The_Upgrade's picture

These aren't consequences I would suggest for a two year old beginning potty training but at the age of 5 I'd say it's reasonable to set consequences for deliberate messes. First hurdle is you and DH need to be on the same page. It won't work otherwise. SS will wear pull ups until he goes a fortnight dry. All privileges will be revoked. He likes video games? He's acting like a toddler so tell him toddlers don't play video games. If he pees on the floor next to the toilet he'll be helping you wipe up the floor. So on, so forth. Weather his rages and don't budge until it gets through his thick head that it's in his best interest to do his business in the toilet. This isn't a matter if figuring out how to do it, it's a matter of control. 

It's easy to say it's not the SM's job but it's hard to do nothing when the smell of shit is wafting out the bedroom to the rest of the house.

Rbm2019's picture

My husband just keeps saying its him being a boy. I've raised my two nephew they didn't even do it when they were being potty trained. I don't do any of his disciplining and my husband refuses to. If he was my kid he would have no video games, tv, toys, and he would get spanked for all these behaviors. Trying to get him to clean it up is like pulling teeth.
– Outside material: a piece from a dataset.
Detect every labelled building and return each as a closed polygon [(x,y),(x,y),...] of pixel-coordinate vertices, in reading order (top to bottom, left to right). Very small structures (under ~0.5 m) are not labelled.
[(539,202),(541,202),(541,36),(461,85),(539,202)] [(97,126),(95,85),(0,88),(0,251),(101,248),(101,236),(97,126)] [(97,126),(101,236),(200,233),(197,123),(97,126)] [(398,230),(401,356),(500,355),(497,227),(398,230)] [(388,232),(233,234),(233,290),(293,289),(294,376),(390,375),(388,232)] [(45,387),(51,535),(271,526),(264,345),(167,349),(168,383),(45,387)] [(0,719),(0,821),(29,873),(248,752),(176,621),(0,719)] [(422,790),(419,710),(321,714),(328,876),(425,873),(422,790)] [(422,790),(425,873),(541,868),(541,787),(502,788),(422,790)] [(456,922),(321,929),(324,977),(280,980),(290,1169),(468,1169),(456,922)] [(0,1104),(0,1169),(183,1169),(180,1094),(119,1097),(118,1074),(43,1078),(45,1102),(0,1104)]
Its easier to clean it myself. Whenever my husband tries to talk or "discipline" him he screams at the top of his lungs, throws himself down, and cries. I end up having to take my daughter and the dogs out of the house because he upsets them to much 

The_Upgrade's picture

I'm going to sound like a broken record by saying something commonly repeated on this site - you don't have a SS problem, you have a DH problem. Some people just don't have the natural instincts to be a parent. That's ok. There are parenting resources and classes out there. What doesn't come naturally can still be taught. But not if they're sticking their head into the sand singing lalala there's nothing wrong.

Rbm2019's picture

He is great with our daughter. He just doesn't think his son can do anything wrong and that he's a perfect angel. I'm just hoping mom takes us back to court and can win this time. She has the better deal of only having him on major school breaks.

tog redux's picture

This child needs a therapist who will help DH with parenting. Willfully peeing on the floor should have earned him consequences. Imagine how fun he will be at 15.

Rbm2019's picture

I'm dreading the next 13 years of dealing with him. I honelsty don't want my baby around him. I don't trust him not to hurt her, and I don't want him teaching her bad habits.

WickedStepmother_'s picture

Please have him evaluated. This sounds like it could be more than just acting out. Also mattress protectors work wonders when bed wetting is an issue. I have a special needs stepson. It has saved the bed a number of times. Limiting fluids after a  certain point helps too!